**Goal of the exercise**
Print the material below line for line, changing nothing.

**Records provided**
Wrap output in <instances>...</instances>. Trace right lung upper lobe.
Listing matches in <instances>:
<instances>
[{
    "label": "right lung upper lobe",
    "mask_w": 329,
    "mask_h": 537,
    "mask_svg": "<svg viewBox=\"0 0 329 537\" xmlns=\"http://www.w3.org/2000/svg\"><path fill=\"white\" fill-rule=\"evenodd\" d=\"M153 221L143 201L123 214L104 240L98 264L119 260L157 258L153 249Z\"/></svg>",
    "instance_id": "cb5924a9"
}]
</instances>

**The result**
Wrap output in <instances>...</instances>. Trace right lung upper lobe.
Listing matches in <instances>:
<instances>
[{
    "label": "right lung upper lobe",
    "mask_w": 329,
    "mask_h": 537,
    "mask_svg": "<svg viewBox=\"0 0 329 537\" xmlns=\"http://www.w3.org/2000/svg\"><path fill=\"white\" fill-rule=\"evenodd\" d=\"M153 221L143 201L123 214L104 240L98 264L119 260L157 258L153 249Z\"/></svg>",
    "instance_id": "cb5924a9"
}]
</instances>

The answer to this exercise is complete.